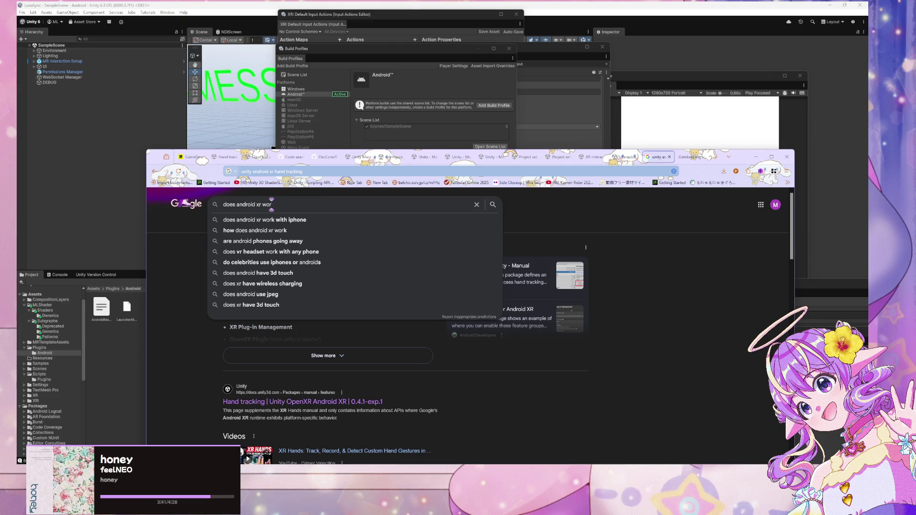
pyautogui.press('BackSpace')
pyautogui.press('BackSpace')
pyautogui.press('BackSpace')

PROBLEM DESCRIPTION =
With the images omitted, repeat all the data word for word.

WRITTEN SOLUTION =
pyautogui.press('BackSpace')
pyautogui.press('BackSpace')
pyautogui.press('BackSpace')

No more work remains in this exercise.